亜梨馬以外が不思議に思う中、綾子が笑顔で術を解くと、侵入者二人を間に挟み込むような位置で、
綾子と杏と向き合うように、突然鎌を手にした璃尾狐の姿が現れた。

「えぇ?!璃尾ちゃん?!」
「なっ?!いつの間に…!」
「やっぱりね…さっき、社出る時私より先に出たはずの璃尾狐がいないのが気になったけど、
何重にも術をかけ重ねてたのね…」
「まさか、さっきの簡単な術が甘かったのは、この術をかけるから注意を削ぐためにわざと荒く?」
「エヘヘ…」

侵入者の狐の言葉に、否定も肯定もせず、笑う綾子にその場にいる全員が驚く半面、少し不気味ささえも感じていた。
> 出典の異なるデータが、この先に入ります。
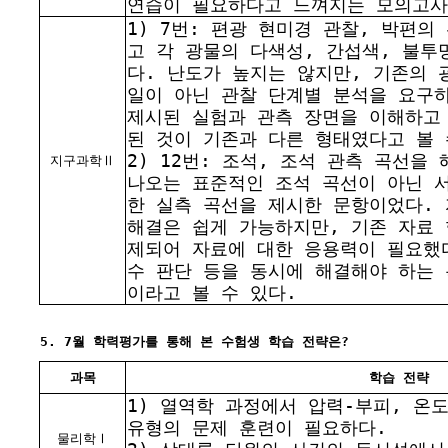
연습이 필요하다고 느껴지는 모의고사
1) 7번: 편광 현미경 관찰, 박편의
고 각 광물의 다색성, 간섭색, 불투
다. 난도가 높지는 않지만, 기존의 
일이 아닌 관찰 단계별 분석을 요구
제시된 실험과 관측 장면을 이해하고
된 것이 기존과 다른 형태였다고 볼 
2) 12번: 조석, 조석 관측 곡선을
지구과학Ⅱ
나오는 표준적인 조석 곡선이 아닌 
한 실측 곡선을 제시한 문항이었다.
해결은 쉽게 가능하지만, 기존 자료
제되어 자료에 대한 응용력이 필요했다
수 판단 등을 동시에 해결해야 하는
이라고 볼 수 있다.
5. 7월 학력평가를 통해 본 수험생 학습 전략은?
과목
학습 전략
1) 열역학 과정에서 압력-부피, 온
유형의 문제 훈련이 필요하다.
물리학Ⅰ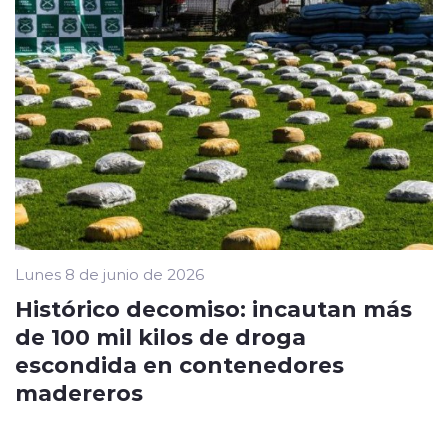
Lunes 8 de junio de 2026
Histórico decomiso: incautan más
de 100 mil kilos de droga
escondida en contenedores
madereros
術に強弱をつけるだけでなく、それを重ねるという技術。
また、それを仲間にさえもばれないように施す、ある意味冷静…
自らの作戦のためなら、仲間さえも騙すかもしれない、冷酷とも取れる行動に、
特に亜梨馬、杏、璃尾狐はお互いの顔を見合わせていた。

「それじゃ、あの子連れてきますね〜!」

そんな雰囲気を感じてか、はたまた感じずに次へ意識を向けたのか、
綾子が再度兎の姿になると、一気に駆け出した。

「ちょっ、綾っち!私が空から行ったほうが明らか早いでしょ?!」
「いい…ほっといていいよ杏」
「亜梨ちゃん…でも…」
「…今回特に暴れることがなかったから、体動かしたいんじゃない?」
「むしろ、走りたいかもですよ?ずっとあの子について歩いてましたし…」
「…奴は狸なのか?兎なのか?それとも犬なのか?」
「…まぁ、ある意味全部だね飛影…」

亜梨馬が侵入者2とも知り合いなのか、名前を明かしていないはずが、
何の躊躇もなく話す姿に、杏はどこか寂しそうな表情を浮かべた。

「ところで亜梨馬…梅流が迷い込んだのも何かの縁だ…昔持ちかけた話、考えてみてもらえないかな?」
「蔵馬…」

侵入者であり、狐のコミュニティーの長であり、亜梨馬が蔵馬と呼ぶその男は、
昔亜梨馬に何らかの提案をしていたようで、改めて亜梨馬に問いかけた。

「昔持ちかけた話って?」
「…この、蔵馬が率いる狐のコミュニティーとの同盟を組むという話」
「え…?私、聞いてない…」
「うん。ごめん…」

ずっと一緒だと思っていた亜梨馬に、自分の知らない親しげな人がいるというだけでもショックだったのが、
それ以上に自分の知らない所で同盟話が来ていて、それを知らされていたかたことに、
杏はなんとも言えない感情を覚えた。